Faceting is a common technique used to summarize a column of data. Faceting breaks up a column in to multiple groups, typically showing counts for each group. Users can then combine groups or apply changes that impact a particular group.
In this blog I will discuss the use of clustering to identify groups for simple text data. I will be focusing on methods which facilitate identifying similar data based on syntactic representation of the data. This approach is useful grouping data which have inconsistencies that includes differences in spelling, spaces, data representation (San Jose and san jose or Alfred Hitchcock and Hitchcock, Alfred). In my upcoming blogs I will discuss semantic matching which will extend matches to semantic similarity – San Francisco and SFO or Malibu (beach or car model)
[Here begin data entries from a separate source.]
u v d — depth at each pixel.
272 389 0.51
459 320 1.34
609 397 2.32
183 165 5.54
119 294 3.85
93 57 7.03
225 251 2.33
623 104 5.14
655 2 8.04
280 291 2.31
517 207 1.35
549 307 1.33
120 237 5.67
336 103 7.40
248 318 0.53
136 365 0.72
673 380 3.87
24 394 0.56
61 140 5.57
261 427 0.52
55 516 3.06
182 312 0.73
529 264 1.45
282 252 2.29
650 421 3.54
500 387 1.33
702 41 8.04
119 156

Broadly speaking, clustering text refers to finding groups of values that represent the same thing. Depending upon the application the data can be clustered based on strict or lenient matches.
There are several techniques that can be used to cluster text data. Broadly speaking there are two methodologies for clustering text data – Key Collision Method and Nearest Neighbor Method.
In this blog I will discuss the various types of Key Collision methods. These methods are typically have a linear performance characteristics. The following sections discuss the various approaches and their use case scenario.
Fingerprinting method is fast and simple and has good applicability in many scenarios where strict contextual information can be ignored. E.g. Name, Places, Organization, and Things. In this method, the most varying parts of the text string are eliminated – punctuation, control characters, white spaces. Further the text string is normalized – converted to lowercase representation, rearrange and the sort the tokens in the string, remove duplicates, covert text string to ASCII representation. Doing the above in a proper order will result in clustering text strings such as San Jose and san jose, Alfred Hitchcock and Hitchcock Alfred.
The above method is very use when collating data from multiple non-standardized data sets.
The approach of character N-grams is similar to fingerprinting with the key difference being the tokens from a text string are created using n-grams, where n= 1, 2, 3….. This approach is useful in finding clusters of text strings which have small differences. For example using 1-gram the the strings “Massachusetts” and “Masachusets” can be clustered together. Compared to fingerprinting method this approach can generate false positives.
In this approach the tokens are generated based on pronunciation. This approach is useful to cluster similar sounding words. For example – “Sudan” and “Sweden”. Both the fingerprinting and n-gram approaches will not work in this scenario.
The Metaphone method is commonly used for indexing words by their English pronunciation.
In my upcoming blog I will discuss Distance approaches to clustering.